Put a prevention plan in place… Create thoughtful guardrails designed to keep you from traveling too far into your red-flag danger zone. One anti-burnout strategy Bee recommends is to define your ideal workweek.

“For instance, on what days of the week will you work and at what times?” she asks. “When will you work on big-picture, visionary tasks? When will you invest time with your staff? When will you do tasks you do not enjoy? How often will you network? How will you handle personal calls, texts, etc. while you’re working? Answering questions like these can help you set boundaries, prioritize effectively, work efficiently, and communicate clearly—all of which will give you more bandwidth to deal with stress and setbacks.

“I also recommend defining your personal life in a similar way,” Bee adds. “A good work-life harmony doesn’t just happen.

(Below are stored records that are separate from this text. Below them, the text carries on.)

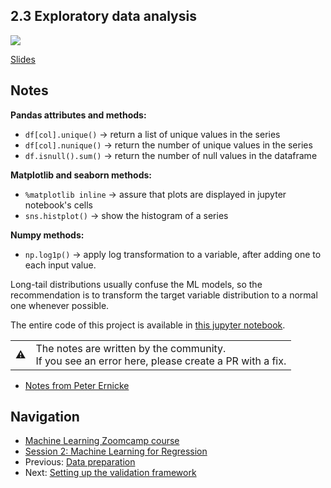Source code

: 
## 2.3 Exploratory data analysis

<a href="https://www.youtube.com/watch?v=k6k8sQ0GhPM&list=PL3MmuxUbc_hIhxl5Ji8t4O6lPAOpHaCLR&index=14"><img src="images/thumbnail-2-03.jpg"></a>

[Slides](https://www.slideshare.net/AlexeyGrigorev/ml-zoomcamp-2-slides)


## Notes

**Pandas attributes and methods:** 

* `df[col].unique()` -> return a list of unique values in the series 
* `df[col].nunique()` -> return the number of unique values in the series 
* `df.isnull().sum()` -> return the number of null values in the dataframe 

**Matplotlib and seaborn methods:**

* `%matplotlib inline` -> assure that plots are displayed in jupyter notebook's cells
* `sns.histplot()` -> show the histogram of a series 
   
**Numpy methods:**
* `np.log1p()` -> apply log transformation to a variable, after adding one to each input value.

Long-tail distributions usually confuse the ML models, so the recommendation is to transform the target variable distribution to a normal one whenever possible. 

The entire code of this project is available in [this jupyter notebook](https://github.com/alexeygrigorev/mlbookcamp-code/blob/master/chapter-02-car-price/02-carprice.ipynb).  

<table>
   <tr>
      <td>⚠️</td>
      <td>
         The notes are written by the community. <br>
         If you see an error here, please create a PR with a fix.
      </td>
   </tr>
</table>

* [Notes from Peter Ernicke](https://knowmledge.com/2023/09/19/ml-zoomcamp-2023-machine-learning-for-regression-part-2/)

## Navigation

* [Machine Learning Zoomcamp course](../)
* [Session 2: Machine Learning for Regression](./)
* Previous: [Data preparation](02-data-preparation.md)
* Next: [Setting up the validation framework](04-validation-framework.md)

You have to think about how you want to show up and what you want to accomplish outside of work.”

…But make peace with the fact that burnout is like a bad penny (albeit one you can still spend wisely!). As Bee has stated, burnout often isn’t a one-and-done event—you’ll probably encounter it several times throughout your career. Circumstances can appear out of nowhere that will take a wrecking ball to even the best-laid prevention plan. But not all burnout has to fully deplete you, set your business back, or impact your health.

“Nearly every entrepreneur I know who has gone through burnout has taken away something valuable,” says Bee. “Sometimes it’s a lesson or an idea; sometimes it’s a full-on breakthrough or reinvention. My best advice for embracing burnout is to adopt the classic improv rule of ‘Yes, and…’ Own and name your circumstances (that’s the ‘yes’ part). Then figure out how to make the most of it…or at least move on from it (that’s the ‘and’ part). For instance, ‘Yes, I experienced this crisis…and I’m going to do XYZ to protect my business/diversify my options/explore new possibilities going forward.’”

“Remember that experiencing a setback—even one as all-consuming as burnout—sets you up to make a comeback,” concludes Bee. “Leverage the lessons burnout has taught you to improve your routine, set better boundaries, pursue a new idea, and/or approach future challenges with more self-awareness and resilience. With the right tools, it’s not just possible, but probable, that burnout will light the best kind of fire in you…instead of charring you to a crisp.”